Riley, who was addressing media at African Bank’s head office in Midrand, would not comment on what these products might be. He said customers will soon be able to access loans without having to go into a branch, presumably via online and telephonic channels, and that this will appeal to a broader customer base.
“I’ve been employed to run a good bank and I’m confident that we’ve really got our arms around the numbers, [so that] when we start we at least start with accurate numbers,” Riley, who worked at Lloyds and Barclays in the UK prior to a seven-year stint as CEO of WesBank, said.

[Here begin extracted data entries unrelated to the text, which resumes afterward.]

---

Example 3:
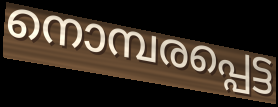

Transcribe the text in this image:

നൊമ്പരപ്പെട്ട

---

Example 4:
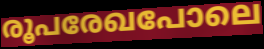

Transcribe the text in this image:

രൂപരേഖപോലെ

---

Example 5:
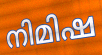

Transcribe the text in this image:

Riley was speaking hours after African Bank reported a R9.3 billion loss for the 12 months to September 2014, a 58% increase on its restated R5.9 billion loss for the 2013 financial year.

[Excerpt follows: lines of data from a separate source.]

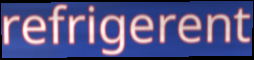
refrigerent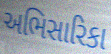
અભિસારિકા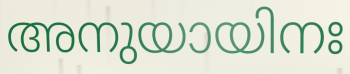
അനുയായിനഃ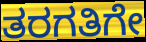
ತರಗತಿಗೇ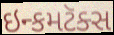
ઇન્કમટૅક્સ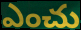
ఎంచు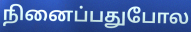
நினைப்பதுபோல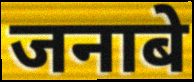
जनाबेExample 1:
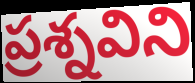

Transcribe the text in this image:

ప్రశ్నవిని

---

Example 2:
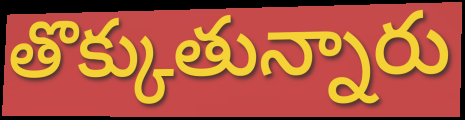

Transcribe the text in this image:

తొక్కుతున్నారు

The restated 2013 loss climbed from a previously published R4.5 billion loss.
News of the losses comes almost ten months to the day when the South African Reserve Bank (Sarb) placed African Bank under curatorship due to a sea of bad debts. It appointed Tom Winterboer as curator, to collect on the bad book of loans (approximately R17 billion) and restructure the good book (approximately R26 billion) into a Good Bank.
The main reason behind such significant losses across two years is a change in African Bank’s provisioning policy. Previously, provisioning for loans began only when debtors had defaulted on four instalments or more. This has now been changed to reflect impairment even where only one loan is missed or any amount less than the full instalment has been paid.
For the 2014 financial year, African Bank increased its coverage of specifically impaired loans from 64% to 80%, resulting in a R3.1 billion pre-tax impact on its bottom line.
With improved credit criteria in place, new loans have fallen to R600 million a month, from levels above R1.2 billion a month from October 2013 to July 2014. The bank’s stated target is R1 billion a month, but Winterboer said it was unlikely to reach this figure by October 1 – the date targeted for creation of Good Bank.
“Loans must be more customer centric. If we do things the same way we know where that will take us,” Riley remarked. “I’ve created an enormous amount of dissatisfaction with the status quo. We have to change and do things differently.”
Riley has selected a CFO to join his team and awaits approval from the Sarb on his appointee. He said he was pleased to have Louis von Zeuner, former deputy group CEO of Absa, on board. “He knows a lot more about broad banking than I would know and I think he will give me a lot of guidance and a hard time, which is what you want from a board,” he said.
It is hoped that Good Bank, which will continue to trade under the name African Bank, will be created by October, although Winterboer cautioned a “health warning” saying this was dependent on a number of factors, including the gazetting of the Banks Amendment Bill.
Once the restructuring is complete, Winterboer will continue to handle the assets of ‘bad bank’, with Riley and his team focusing on Good Bank and deriving what revenue they can from collections on the bad book.
The consortium of banks that underwrote the R10 billion capital raise for Abil, along with the Public Investment Corporation and the Sarb, will own Good Bank. A listing on the JSE will take roughly two years, Winterboer said.
Kirkinis paid R2.1 million in 2014
African Bank’s financial results reveal that former CEO, Leon Kirkinis was paid R2.1 million in 2014, a 4% drop on his R2.18 million 2013 pay package. CFO Nithia Nalliah received R3.4 million in 2014, while chief risk officer, the late Tami Sokutu who resigned in February 2014, received R736 000.
Winterboer said African Bank has not addressed whether Kirkinis’s pay package is repayable but said it was “probably at the lower end of the CEO package [spectrum]”.
He said the Myburgh Report, which comes after an extensive investigation into African Bank’s business dealings, has been submitted to the Sarb and “the ball is in their court” as to what they do with it further.